A bit of history: It’s been nearly 32 years since climate change became a mainstream political cause—I date the beginning to then-NASA scientist James Hansen’s public fight with the first Bush White House in 1989. In the decades that followed, as nature dictates, climate politics became institutionalized. Institutionalized means interest groups and business lobbies becoming self-sustaining based on the money that climate fears generate. A cynic might note that during this time the world’s greenhouse emissions rose more steeply than ever. Problems that become institutionalized aren’t solved. They become a multigenerational meal ticket by not being solved.
And yet 32 years have taught us a few things. It was always implausible that the world’s politicians and electorates would require their economies to forgo the advantages of fossil fuels and so it has proved. But we also have discovered a lot about the likely track of future emissions. The world seems to be adhering to RCP 4.5 (Representative Concentration Pathway), the second-lowest of the CO2 scenarios sketched by scientists. And not because of penny-ante handouts to solar panels and electric cars, but because of very large social and economic megatrends: urbanization, slower population growth, a shift to service- and digitally-based economies, advancing technology and a declining energy intensity of GDP. One example: Fracking led to a multiyear decline in U.S. greenhouse gas output. Last year, before the pandemic hit, global emissions would have been flat if not for China’s.
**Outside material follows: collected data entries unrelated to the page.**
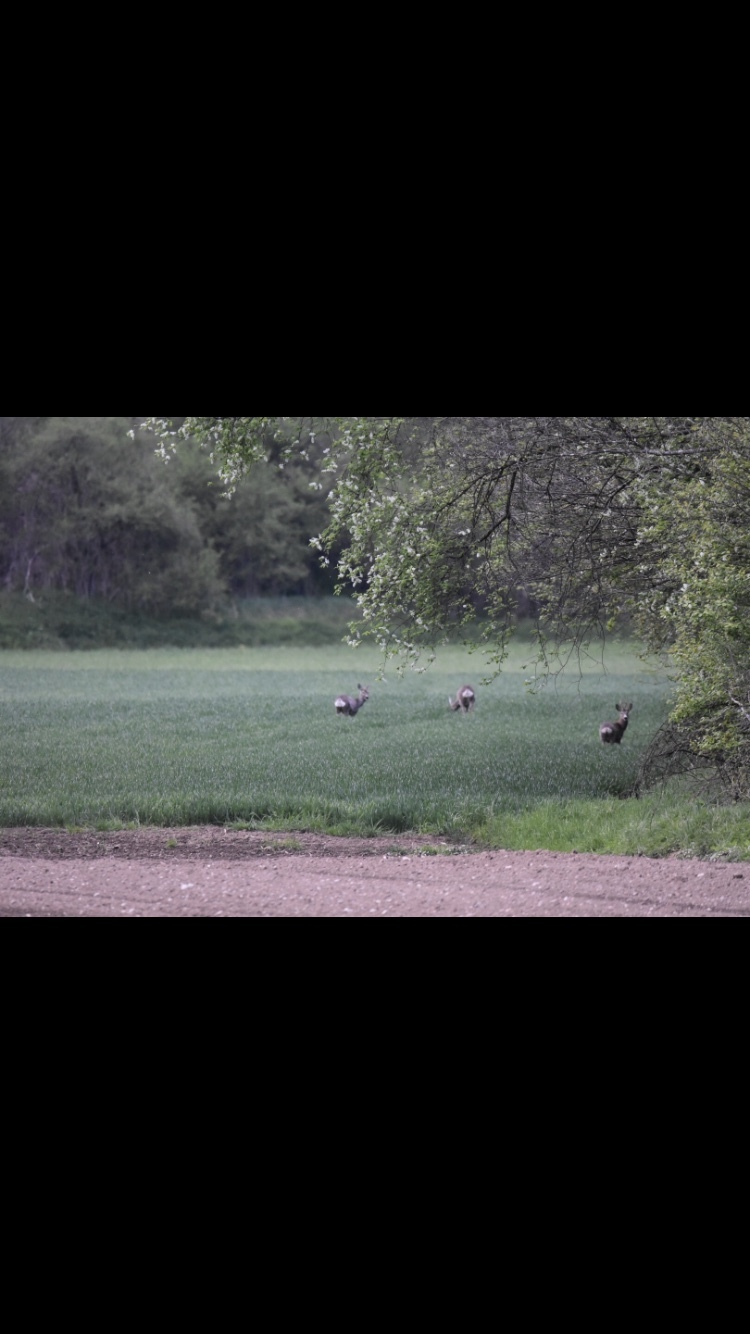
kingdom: Animalia
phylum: Chordata
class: Mammalia
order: Artiodactyla
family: Cervidae
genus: Capreolus
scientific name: Capreolus capreolus
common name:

Though this column has frequently mentioned the virtues of a carbon tax, nothing is more important for climate change than making sure this socioeconomic progress continues.
Progress in politics is harder to come by, but I can point to some. In the past 24 months, it likely has become impossible for government and private agencies to continue peddling dire climate forecasts, as they have in recent years, based on an unrealistic, worst-case RCP 8.5 emissions scenario.
A surprising thing has happened: Even greens have become embarrassed at the institutionalized dishonesty of such forecasts. (I cited a significant example in a column here in January.)
If we can start being rational about fire-suppression policy, we can start being rational about climate change too.